厚生労働省が公表する「令和6年国民生活基礎調査」によると、「住民税が課税される世帯」の割合は、60歳代で79.8%、70歳代で61.3%、80歳代以上では52.4%と低下しているのです。
現役時代よりも収入が減ることは想像にたやすいですが、遺族年金が非課税であることや、老齢年金には各種控除枠が大きく設けられていることも要因と考えられます。
ただし、住民税非課税の判定の基準はあくまでも所得です。預貯金をたくさん持っているお金持ちシニアが、年金収入が基準額以下で住民税非課税となるケースもあります。
住民税非課税世帯には、もちろんシニア以外の幅広い年齢層が含まれます。そして、住民税非課税世帯が受けられる支援は、一時的な現金給付だけではありません。
- 国民健康保険料(応益割)の減額
- 介護保険料の減額
- 国民年金保険料の免除・納付猶予
- 幼児教育・保育の無償化
- 高等教育の修学支援新制度
などを始めとする、公的な優遇措置についても確認しておけたらよいですね。
5. 2025年の年金改正で「在職老齢年金」はどう変わる?
2025年6月13日、国会で年金制度改革関連法が成立しました。多様化する働き方やライフスタイルにフィットする年金制度を目指すものです。
この改正にはパートなどで働く人の社会保険加入対象の拡大(いわゆる「106万円の壁」の撤廃が関連)、遺族年金の見直し(遺族厚生年金の男女差解消、子どもの遺族基礎年金受給の要件緩和)など、注目すべきポイントがいくつかあります。
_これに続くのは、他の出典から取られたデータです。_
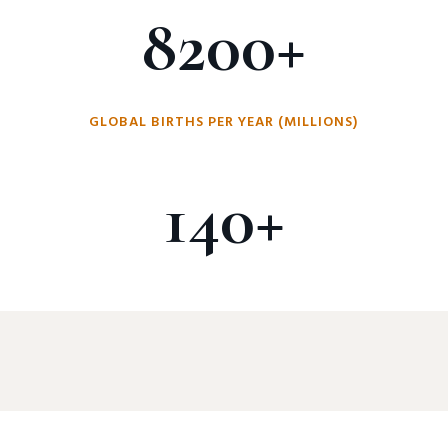
8200+
GLOBAL BIRTHS PER YEAR (MILLIONS)
140+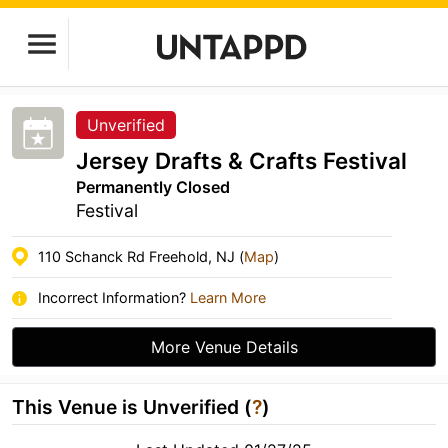
Unverified
Jersey Drafts & Crafts Festival
Permanently Closed
Festival
110 Schanck Rd Freehold, NJ (
Map
)
Incorrect Information?
Learn More
More Venue Details
This Venue is Unverified (
?
)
今回は、その中でも働くシニアへの影響が大きい「在職老齢年金制度の見直し」について見ていきましょう。
5.1 「在職老齢年金制度」の見直し
在職老齢年金とは、60歳以降で老齢厚生年金を受給しながら働いている場合、年金額(※)と報酬(給与・賞与)の合計が基準額を超えると、年金の一部または全額が支給停止となる制度のことです。
(※)老齢基礎年金は対象外となり、全額支給されます。
支給停止調整額(年金が全額支給される基準額)
支給停止調整額は年度ごとに少しずつ見直しがおこなわれてきました。
- 2022年度:47万円
- 2023年度:48万円
- 2024年度:50万円
- 2025年度:51万円
- 2026年度:62万円
今回の改正(2026年4月から適用)では、51万円(2025年度金額)から62万円へと大幅に引き上げられることが決まりました。
厚生労働省の試算では、新たに約20万人が年金を全額受給できるようになるとされています。
この引き上げにより、年金の減額を気にして「働き控え」をするシニア世代が、より自由に働き方を選べるようになると考えられるでしょう。
6. 住民税非課税について理解しておこう
本記事では「住民税非課税世帯」に対する給付金やどのような世帯が対象になるかなど詳しく見てきました。
ひとことで「非課税」と聞くとそこに目が向けられますが、必ずしも良い部分だけではありません。住民税が非課税になることは、所得が低いと言い換えられます。根本的に生活にゆとりがあるとは決して言いきれません。
NISAに対しても同様に利益が出た場合は「非課税」ですが利益が出なかった場合は「損益通算」の対象外になる為、一般的な株や投資信託のような恩恵は受けられません。
それぞれメリットもあればデメリットもあるため、それぞれの特徴を理解したうえで使い分けるようにしましょう。